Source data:
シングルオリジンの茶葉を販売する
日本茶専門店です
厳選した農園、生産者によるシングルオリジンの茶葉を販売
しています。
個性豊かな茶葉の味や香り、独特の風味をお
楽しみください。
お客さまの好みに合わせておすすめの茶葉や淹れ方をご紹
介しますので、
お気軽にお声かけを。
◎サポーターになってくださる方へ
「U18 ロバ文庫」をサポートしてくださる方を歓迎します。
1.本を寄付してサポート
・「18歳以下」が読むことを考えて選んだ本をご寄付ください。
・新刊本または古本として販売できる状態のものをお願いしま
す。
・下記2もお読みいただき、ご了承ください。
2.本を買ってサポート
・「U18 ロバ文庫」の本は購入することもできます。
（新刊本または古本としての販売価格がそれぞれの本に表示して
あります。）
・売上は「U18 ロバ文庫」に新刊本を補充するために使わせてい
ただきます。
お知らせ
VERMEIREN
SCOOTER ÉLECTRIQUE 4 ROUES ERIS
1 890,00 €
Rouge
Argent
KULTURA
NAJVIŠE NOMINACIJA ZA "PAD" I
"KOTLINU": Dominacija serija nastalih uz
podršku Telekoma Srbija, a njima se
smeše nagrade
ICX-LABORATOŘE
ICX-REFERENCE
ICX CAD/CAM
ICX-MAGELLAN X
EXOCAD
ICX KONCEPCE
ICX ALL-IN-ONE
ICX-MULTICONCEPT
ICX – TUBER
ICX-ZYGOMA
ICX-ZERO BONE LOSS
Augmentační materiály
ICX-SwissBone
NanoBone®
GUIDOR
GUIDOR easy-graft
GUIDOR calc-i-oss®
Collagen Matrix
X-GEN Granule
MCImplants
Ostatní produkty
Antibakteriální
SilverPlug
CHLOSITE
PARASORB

◆ Directions for this task
Among the lines above, which ones include the word "ロバ文庫"? Copy them.

◆ Solution for this problem
「U18 ロバ文庫」をサポートしてくださる方を歓迎します。
・「U18 ロバ文庫」の本は購入することもできます。
・売上は「U18 ロバ文庫」に新刊本を補充するために使わせてい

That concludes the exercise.